Assignment – Arrange the entries below as a numbered list. Skip the blank lines and leave out the picture.

+++ Data shown

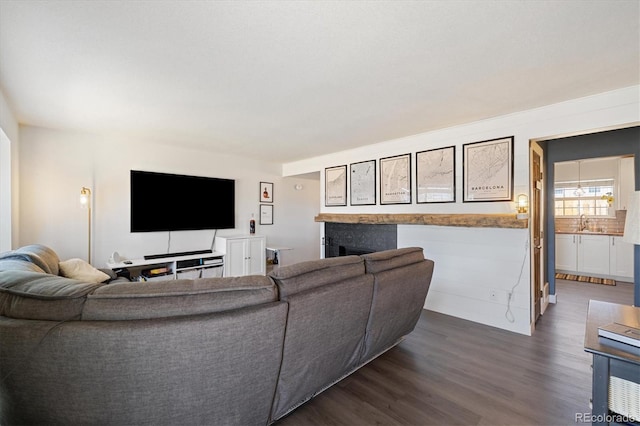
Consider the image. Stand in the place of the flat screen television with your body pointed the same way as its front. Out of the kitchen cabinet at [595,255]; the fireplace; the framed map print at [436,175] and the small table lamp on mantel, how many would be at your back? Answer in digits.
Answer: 0

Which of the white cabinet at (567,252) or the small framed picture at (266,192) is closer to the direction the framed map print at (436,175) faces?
the small framed picture

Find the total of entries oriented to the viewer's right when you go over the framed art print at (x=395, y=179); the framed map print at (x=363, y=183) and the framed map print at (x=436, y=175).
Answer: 0

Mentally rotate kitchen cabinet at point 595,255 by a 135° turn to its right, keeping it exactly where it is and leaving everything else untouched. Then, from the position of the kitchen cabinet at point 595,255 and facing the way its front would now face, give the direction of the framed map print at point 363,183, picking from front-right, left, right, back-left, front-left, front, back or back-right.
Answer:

++++++

Response area –
1. Consider the image. Stand in the place of the flat screen television with your body pointed the same way as its front. Out of the kitchen cabinet at [595,255]; the fireplace; the framed map print at [436,175] and the small table lamp on mantel, how many would be at your back? Answer in digits.
2. Answer: 0
3. Which of the white cabinet at (567,252) or the small framed picture at (266,192) is closer to the direction the framed map print at (436,175) faces?
4. the small framed picture
5. Find the total of entries oriented to the viewer's right when you go over the framed art print at (x=395, y=179); the framed map print at (x=363, y=183) and the framed map print at (x=436, y=175).
6. Answer: 0
7. Mentally rotate kitchen cabinet at point 595,255 by a 135° turn to its right, keeping it exactly where it is and leaving everything else untouched. Then, from the position of the kitchen cabinet at point 595,255 and facing the way its front would now face, give the direction of the framed map print at point 363,183, picking from front-right, left, right, back-left, front-left, front, back or back-right.
8. Answer:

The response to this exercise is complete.